Re: Recovery on new 2TB disk: finish=7248.4min (raid1)

From: Nix <nix@esperi.org.uk>
To: Roman Mamedov <rm@romanrm.net>
Cc: John Stoffel <john@stoffel.org>,
	Mateusz Korniak <mateusz-lists@ant.gliwice.pl>,
	Ron Leach <ronleach@tesco.net>,
	linux-raid@vger.kernel.org
Subject: Re: Recovery on new 2TB disk: finish=7248.4min (raid1)
Date: Sun, 30 Apr 2017 17:10:22 +0100	[thread overview]
Message-ID: <87fugpkhap.fsf@esperi.org.uk> (raw)
In-Reply-To: <20170430182134.0e8c6dc0@natsu> (Roman Mamedov's message of "Sun, 30 Apr 2017 18:21:34 +0500")

On 30 Apr 2017, Roman Mamedov spake thusly:

> On Sun, 30 Apr 2017 13:04:36 +0100
> Nix <nix@esperi.org.uk> wrote:
>
>> Aside: the storage server I've just set up has a different rationale for
>> having multiple mds. There's one in the 'fast part' of the rotating
>> rust, and one in the 'slow part' (for big archival stuff that is rarely
>> written to); the slow one has an LVM PV directly atop it, but the fast
>> one has a bcache and then an LVM PV built atop that. The fast disk also
>> has an md journal on SSD. Both are joined into one LVM VG. (The
>> filesystem journals on the fast part are also on the SSD.)
>
> It's not like the difference between the so called "fast" and "slow" parts is
> 100- or even 10-fold. Just SSD-cache the entire thing (I prefer lvmcache not
> bcache) and go.

I'd do that if SSDs had infinite lifespan. They really don't. :)

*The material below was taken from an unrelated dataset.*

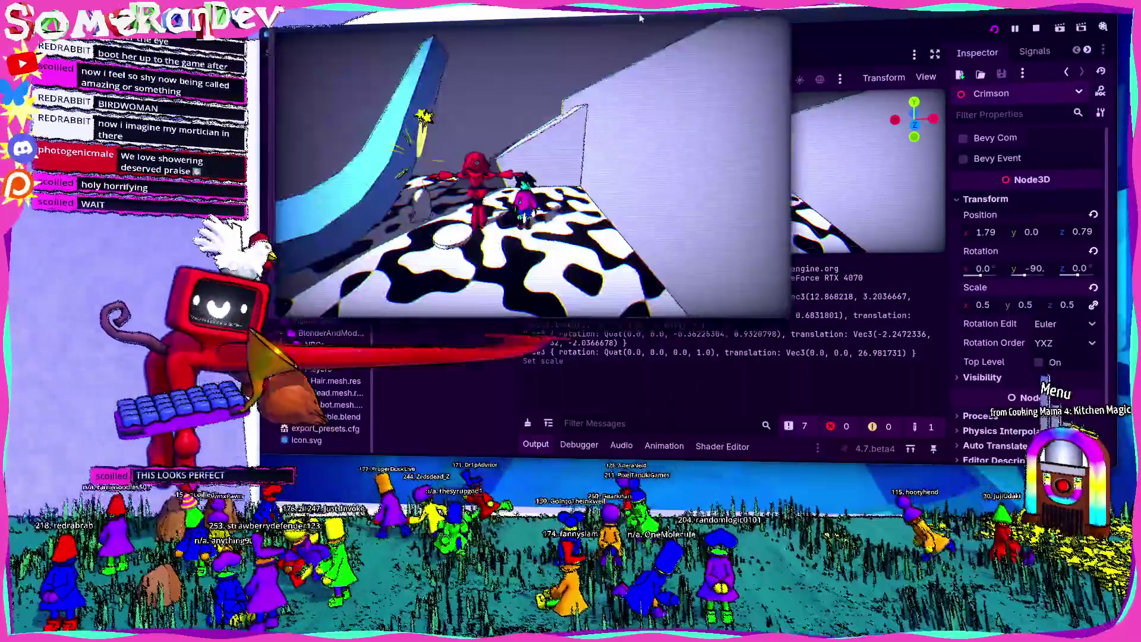
{"action": "double_click", "coordinate": [640, 18]}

lvmcache doesn't cache everything, only frequently-referenced things, so
the problem is not so extreme there -- but the fact that it has to be
set up anew for *each LV* is a complete killer for me, since I have
encrypted filesystems and things that *have* to be on separate LVs and I
really do not want to try to figure out the right balance between
distinct caches, thanks (oh and also you have to get the metadata size
right, and if you get it wrong and it runs out of space all hell breaks
loose, AIUI). bcaching the whole block device avoids all this pointless
complexity. bcache just works.

>> So I have a chunk of 'slow space' for things like ISOs and video files
>> that are rarely written to (so a RAID journal is needless) and never
>> want to be SSD-cached, and another (bigger) chunk of space for
>> everything else, SSD-cached for speed and RAID-journalled for powerfail
>> integrity.
>> 
>> (... actually it's more complex than that: there is *also* a RAID-0
>> containing an ext4 sans filesystem journal at the start of the disk for
>> transient stuff like build trees that are easily regenerated, rarely
>> needed more than once, and where journalling the writes or caching the
>> reads on SSD is a total waste of SSD lifespan. If *that* gets corrupted,
>> the boot machinery simply re-mkfses it.)
>
> You have too much time on your hands if you have nothing better to do than
> to babysit all that b/s.

This is a one-off with tooling to manage it: from my perspective, I just
kick off the autobuilders etc and they'll automatically use transient
space for objdirs. (And obviously this is all scripted so it is no
harder than making or removing directories would be: typing 'mktransient
foo' to automatically create a dir in transient space and set up a bind
mount to it -- persisted across boots -- in the directory' foo' is
literally a few letters more than typing 'mkdir foo'.)

Frankly the annoyance factor of having to replace the SSD years in
advance because every test build does several gigabytes of objdir writes
that I'm not going to care about in fifteen minutes would be far higher
than the annoyance factor of having to, uh, write three scripts about
fifteen lines long to manage the transient space.

-- 
NULL && (void)